Quelques heures et un sursaut hypnique plus tard, me revoilà au carrefour. Ça na l’air de rien, mais la faculté de reprendre un chemin onirique à l’endroit précis où on l’a quitté est une des plus difficiles à acquérir. Ici les ellipses sont des chausses-trapes où se faufilent les cauchemars les plus pervers.
Autant m’engager sur la voie du milieu. Rien de Grec pour l’instant, pas de Sphinx en vue, ni de vieillard qui ressemblerait méchamment à mon père. Le chemin caillouteux s’encaisse entre des falaises calcaires, se referme sur moi. Si mon ennemi s’imagine qu’un cauchemar claustrophobe peut m’arrêter, il ne sait vraiment pas à qui il a affaire. Je marche maintenant sur une moquette démodée, dans un couloir aux murs blancs, avec des portes de part et d’autre. Des pas approchent en face de moi, une femme entre deux âges apparait, s’arrête net en me voyant, baisse les yeux sur son propre corps, et s’enfuit en glapissant. Elle est nue des pieds à la tête.
C’est donc dans cette zone de cauchemars que je suis. Pathétique. Je ne baisse même pas les yeux. Mon programme d’auto-persuasion est beaucoup trop têtu pour que je perde mes vêtements, à aucun moment.
Les portes se fondent petit à petit dans les murs, les parois s’incurvent et s’assombrissent, le couloir devient boyau. Les sons, toujours rares, toujours signifiants ici, se répercutent sur de longues distances. Un clapotis lointain, non, des gouttes qui tombent, très espacées, très lentes, très lourdes, plic, ploc, presque solides.
Je me tiens maintenant dans une grotte aux voûtes tortueuses, aux lianes de pierre. La goutte que j’entendais tombe d’une stalactite vers sa jumelle d’en bas, plic, ploc, d’ici à quelques millénaires elles se rejoindront en colonne gracile. Elle s’écrase et son fluide déjà s’épaissit de calcaire, se fige, et — bon sang, un cauchemar hypnotique, et je me suis fait avoir comme une débutante ! Je ferme les yeux. Plic, ploc, pliiiiii… Easy peasy.

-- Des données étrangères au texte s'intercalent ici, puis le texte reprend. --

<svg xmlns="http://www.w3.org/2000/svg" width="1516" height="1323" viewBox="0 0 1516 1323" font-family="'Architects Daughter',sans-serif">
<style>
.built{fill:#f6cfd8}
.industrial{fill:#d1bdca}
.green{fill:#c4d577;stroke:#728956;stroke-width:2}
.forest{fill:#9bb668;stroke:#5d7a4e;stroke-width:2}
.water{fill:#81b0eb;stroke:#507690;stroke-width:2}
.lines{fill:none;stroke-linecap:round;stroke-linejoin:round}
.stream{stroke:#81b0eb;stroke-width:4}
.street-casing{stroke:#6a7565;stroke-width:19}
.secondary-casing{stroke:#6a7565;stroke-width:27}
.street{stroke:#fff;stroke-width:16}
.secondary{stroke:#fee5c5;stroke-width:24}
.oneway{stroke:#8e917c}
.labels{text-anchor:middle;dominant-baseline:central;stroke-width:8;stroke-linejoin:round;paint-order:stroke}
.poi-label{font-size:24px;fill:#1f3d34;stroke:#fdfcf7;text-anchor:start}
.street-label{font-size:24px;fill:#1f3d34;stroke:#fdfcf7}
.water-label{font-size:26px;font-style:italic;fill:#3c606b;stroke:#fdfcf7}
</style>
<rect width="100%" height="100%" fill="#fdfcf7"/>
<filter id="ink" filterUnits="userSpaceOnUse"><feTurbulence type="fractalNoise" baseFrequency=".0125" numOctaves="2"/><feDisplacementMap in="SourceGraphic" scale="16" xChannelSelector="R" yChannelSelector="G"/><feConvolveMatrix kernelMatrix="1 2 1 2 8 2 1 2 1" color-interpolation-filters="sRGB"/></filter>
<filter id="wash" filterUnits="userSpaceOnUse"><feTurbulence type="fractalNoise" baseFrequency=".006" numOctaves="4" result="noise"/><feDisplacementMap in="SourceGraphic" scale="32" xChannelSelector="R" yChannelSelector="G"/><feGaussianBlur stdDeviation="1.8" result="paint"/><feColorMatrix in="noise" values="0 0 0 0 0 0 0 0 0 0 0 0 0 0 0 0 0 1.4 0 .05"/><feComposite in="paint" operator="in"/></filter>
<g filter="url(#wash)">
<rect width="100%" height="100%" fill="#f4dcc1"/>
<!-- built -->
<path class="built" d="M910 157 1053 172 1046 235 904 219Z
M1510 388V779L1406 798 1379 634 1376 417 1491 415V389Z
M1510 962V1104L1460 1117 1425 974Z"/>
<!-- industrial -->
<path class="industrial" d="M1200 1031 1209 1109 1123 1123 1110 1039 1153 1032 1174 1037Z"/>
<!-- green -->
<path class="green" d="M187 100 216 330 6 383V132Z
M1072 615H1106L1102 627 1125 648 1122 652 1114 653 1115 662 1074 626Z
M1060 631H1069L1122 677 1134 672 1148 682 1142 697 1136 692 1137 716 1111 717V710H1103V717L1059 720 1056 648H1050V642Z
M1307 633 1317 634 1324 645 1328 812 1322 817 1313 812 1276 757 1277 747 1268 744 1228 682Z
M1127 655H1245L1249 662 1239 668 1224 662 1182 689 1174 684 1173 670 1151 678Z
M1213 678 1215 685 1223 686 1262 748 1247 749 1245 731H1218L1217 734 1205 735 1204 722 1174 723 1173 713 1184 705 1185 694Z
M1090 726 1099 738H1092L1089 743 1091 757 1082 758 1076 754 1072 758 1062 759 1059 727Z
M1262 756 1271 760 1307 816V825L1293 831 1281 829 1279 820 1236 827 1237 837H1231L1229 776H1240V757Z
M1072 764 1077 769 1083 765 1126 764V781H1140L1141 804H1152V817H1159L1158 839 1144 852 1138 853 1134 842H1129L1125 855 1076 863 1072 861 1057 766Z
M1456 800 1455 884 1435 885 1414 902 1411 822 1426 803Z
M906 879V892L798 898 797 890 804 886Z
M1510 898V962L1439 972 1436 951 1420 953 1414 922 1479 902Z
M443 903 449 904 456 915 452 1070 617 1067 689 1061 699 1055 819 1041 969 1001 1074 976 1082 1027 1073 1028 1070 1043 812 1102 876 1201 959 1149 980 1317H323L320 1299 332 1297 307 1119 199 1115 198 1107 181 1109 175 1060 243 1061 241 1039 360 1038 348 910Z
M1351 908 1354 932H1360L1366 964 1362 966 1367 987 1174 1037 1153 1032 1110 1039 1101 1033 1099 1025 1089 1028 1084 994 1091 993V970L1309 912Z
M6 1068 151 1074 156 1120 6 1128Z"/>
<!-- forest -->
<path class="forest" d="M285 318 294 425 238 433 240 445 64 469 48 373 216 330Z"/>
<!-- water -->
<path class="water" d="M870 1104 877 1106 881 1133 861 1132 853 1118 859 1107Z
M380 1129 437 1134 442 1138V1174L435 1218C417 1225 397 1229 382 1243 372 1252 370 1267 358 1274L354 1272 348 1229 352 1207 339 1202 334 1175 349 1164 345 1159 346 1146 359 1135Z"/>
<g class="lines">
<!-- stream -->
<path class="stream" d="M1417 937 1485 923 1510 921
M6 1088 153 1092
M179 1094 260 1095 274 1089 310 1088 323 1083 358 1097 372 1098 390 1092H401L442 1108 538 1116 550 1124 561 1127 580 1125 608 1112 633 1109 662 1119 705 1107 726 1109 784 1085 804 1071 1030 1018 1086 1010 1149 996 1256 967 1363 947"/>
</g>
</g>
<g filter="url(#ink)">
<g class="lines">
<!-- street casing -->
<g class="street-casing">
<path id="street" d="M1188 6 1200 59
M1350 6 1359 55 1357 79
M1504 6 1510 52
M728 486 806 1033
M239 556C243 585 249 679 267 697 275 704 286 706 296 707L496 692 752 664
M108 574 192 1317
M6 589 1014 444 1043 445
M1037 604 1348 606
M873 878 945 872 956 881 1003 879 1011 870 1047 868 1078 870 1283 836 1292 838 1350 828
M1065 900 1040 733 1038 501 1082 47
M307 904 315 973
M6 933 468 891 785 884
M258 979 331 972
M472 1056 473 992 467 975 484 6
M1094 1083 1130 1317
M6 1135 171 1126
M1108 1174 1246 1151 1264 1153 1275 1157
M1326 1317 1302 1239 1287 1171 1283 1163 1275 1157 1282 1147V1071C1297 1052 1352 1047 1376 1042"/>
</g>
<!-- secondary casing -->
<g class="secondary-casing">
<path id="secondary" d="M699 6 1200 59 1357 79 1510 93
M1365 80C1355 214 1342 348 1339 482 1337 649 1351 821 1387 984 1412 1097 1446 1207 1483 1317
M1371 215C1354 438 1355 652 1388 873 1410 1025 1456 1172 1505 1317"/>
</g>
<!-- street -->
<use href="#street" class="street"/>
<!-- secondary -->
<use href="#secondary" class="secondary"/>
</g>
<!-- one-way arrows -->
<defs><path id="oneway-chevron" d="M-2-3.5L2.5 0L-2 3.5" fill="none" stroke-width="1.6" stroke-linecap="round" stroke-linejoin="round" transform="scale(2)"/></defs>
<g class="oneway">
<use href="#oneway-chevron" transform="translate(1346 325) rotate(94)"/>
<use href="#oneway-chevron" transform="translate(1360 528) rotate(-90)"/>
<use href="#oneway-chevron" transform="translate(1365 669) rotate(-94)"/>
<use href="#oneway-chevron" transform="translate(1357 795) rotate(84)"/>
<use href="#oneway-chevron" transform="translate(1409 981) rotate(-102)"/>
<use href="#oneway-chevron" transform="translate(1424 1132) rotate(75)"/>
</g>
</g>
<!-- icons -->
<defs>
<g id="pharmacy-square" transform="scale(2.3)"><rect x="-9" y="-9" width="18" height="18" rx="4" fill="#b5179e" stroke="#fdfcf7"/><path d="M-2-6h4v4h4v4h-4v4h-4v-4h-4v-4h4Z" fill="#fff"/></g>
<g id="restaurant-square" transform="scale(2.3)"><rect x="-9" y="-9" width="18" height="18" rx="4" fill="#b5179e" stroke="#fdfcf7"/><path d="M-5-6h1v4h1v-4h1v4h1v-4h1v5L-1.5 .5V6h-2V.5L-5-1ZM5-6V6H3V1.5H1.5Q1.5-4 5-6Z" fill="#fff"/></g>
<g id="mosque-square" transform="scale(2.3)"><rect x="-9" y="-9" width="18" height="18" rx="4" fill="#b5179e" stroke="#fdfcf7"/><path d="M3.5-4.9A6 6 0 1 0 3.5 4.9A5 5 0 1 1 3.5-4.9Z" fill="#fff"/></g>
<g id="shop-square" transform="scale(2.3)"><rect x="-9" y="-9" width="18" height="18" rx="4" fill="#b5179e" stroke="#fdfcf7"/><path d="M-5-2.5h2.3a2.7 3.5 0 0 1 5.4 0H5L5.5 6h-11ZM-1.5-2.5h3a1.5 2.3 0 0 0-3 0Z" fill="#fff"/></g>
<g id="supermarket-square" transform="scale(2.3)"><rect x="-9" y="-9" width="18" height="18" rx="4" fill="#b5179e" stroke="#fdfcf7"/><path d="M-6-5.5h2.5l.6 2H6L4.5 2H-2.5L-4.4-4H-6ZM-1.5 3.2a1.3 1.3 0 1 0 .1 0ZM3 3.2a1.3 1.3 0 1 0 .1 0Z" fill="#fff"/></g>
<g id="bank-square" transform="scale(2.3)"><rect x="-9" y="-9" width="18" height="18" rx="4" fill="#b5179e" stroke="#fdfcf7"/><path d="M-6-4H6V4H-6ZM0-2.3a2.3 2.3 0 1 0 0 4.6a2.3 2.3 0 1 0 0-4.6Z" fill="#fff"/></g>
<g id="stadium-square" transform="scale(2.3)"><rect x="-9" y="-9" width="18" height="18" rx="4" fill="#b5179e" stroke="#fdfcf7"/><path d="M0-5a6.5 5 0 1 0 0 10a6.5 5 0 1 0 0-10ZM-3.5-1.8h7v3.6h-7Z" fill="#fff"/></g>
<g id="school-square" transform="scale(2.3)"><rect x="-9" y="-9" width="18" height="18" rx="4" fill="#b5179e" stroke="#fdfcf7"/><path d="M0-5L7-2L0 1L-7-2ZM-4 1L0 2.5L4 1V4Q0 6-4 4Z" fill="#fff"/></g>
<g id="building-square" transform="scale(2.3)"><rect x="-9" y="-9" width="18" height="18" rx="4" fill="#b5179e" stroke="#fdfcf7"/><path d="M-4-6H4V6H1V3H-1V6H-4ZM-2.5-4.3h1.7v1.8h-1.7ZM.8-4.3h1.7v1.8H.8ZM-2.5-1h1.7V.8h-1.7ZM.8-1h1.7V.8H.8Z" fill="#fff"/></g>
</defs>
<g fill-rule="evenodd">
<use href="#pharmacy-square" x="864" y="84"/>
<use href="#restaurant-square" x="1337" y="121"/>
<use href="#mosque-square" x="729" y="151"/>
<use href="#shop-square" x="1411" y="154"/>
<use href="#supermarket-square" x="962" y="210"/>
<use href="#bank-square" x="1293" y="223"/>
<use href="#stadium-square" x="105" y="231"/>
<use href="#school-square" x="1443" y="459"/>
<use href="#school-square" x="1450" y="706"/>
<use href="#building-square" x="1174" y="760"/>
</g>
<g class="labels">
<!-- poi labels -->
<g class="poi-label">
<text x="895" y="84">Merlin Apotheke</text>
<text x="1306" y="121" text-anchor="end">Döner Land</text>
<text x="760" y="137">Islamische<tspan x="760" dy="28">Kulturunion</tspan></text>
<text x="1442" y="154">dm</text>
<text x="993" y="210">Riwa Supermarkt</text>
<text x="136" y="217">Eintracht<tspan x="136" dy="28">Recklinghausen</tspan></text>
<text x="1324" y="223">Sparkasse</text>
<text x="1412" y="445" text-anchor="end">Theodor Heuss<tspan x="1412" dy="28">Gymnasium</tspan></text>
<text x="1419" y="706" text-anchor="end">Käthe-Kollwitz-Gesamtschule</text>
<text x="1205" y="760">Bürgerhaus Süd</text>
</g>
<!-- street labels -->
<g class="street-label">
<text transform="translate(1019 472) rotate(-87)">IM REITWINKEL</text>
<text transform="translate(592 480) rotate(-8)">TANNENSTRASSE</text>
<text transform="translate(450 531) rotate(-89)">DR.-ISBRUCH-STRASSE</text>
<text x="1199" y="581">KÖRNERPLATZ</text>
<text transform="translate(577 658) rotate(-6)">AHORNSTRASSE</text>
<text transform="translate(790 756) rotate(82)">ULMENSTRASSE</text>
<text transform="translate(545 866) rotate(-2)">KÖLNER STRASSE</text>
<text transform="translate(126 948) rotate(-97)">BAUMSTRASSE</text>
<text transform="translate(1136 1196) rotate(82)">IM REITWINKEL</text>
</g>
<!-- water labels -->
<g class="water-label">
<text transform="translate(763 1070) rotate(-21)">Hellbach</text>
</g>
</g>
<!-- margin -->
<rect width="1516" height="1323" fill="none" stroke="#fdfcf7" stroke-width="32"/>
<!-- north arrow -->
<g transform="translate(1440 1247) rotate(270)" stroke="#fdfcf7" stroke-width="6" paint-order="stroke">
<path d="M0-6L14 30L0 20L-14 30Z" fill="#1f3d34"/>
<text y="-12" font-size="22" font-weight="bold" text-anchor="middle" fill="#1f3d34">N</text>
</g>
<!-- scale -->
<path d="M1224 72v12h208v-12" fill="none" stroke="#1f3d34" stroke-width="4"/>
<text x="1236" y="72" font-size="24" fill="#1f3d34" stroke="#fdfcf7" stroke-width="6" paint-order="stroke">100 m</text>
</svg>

Mais autour de moi la grotte se déploie, inchangée. La goutte d’eau, la goutte de pierre, est toujours là, figée en plein vol, comme moi.
Bon. Je ne suis pas en danger, pas vraiment, pas en danger de mort. Mon dispositif de réveil d’urgence ne m’a jamais lâchée, c’est la première chose qu’on acquiert, dans ma profession. Je suis en danger d’échouer, cependant, et je n’ai jamais échoué. Calme, Sam. Tu n’as pas besoin de te réciter un mantra, pour ça, comme Eva ou comme le Dr Nightwalker. Tu es calme parce que tu es toi.
Si jamais une telle chose vous arrive, et que vous vous retrouvez figé dans le Monde des Rêves, n’allez pas penser à Méduse — elle arriverait, elle passe régulièrement dans le coin — ni à la femme de Lot — vous vous retrouveriez dans la zone des cauchemars bibliques, à base de tourments pour vos péchés et de châtiments divins — non, revenez aux fondamentaux. Le Saute-Rêve de base. L’Assonance onirique.
Evidemment, ici, j’avais peu de matière. Les minéraux ne sont pas les plus propices aux Assonances. Grotte. Concrétions. Stalactite. Stalagmite. Silence, immobilité… non ! Goutte. Goutte d’eau de pluie. Goutte de vin. De sang qui perle sur la peau. Perle posée sur la lamelle d’un microscope, dans un laboratoire, non, un bureau… Qui donc se penche sur ce microscope ?
Et ça y est, la goutte se brise sur le sol, je suis libérée de ma prison, mais à mes côtés — visage aigu, sourcils froncés, long manteau ridiculement seyant — se tient le détective.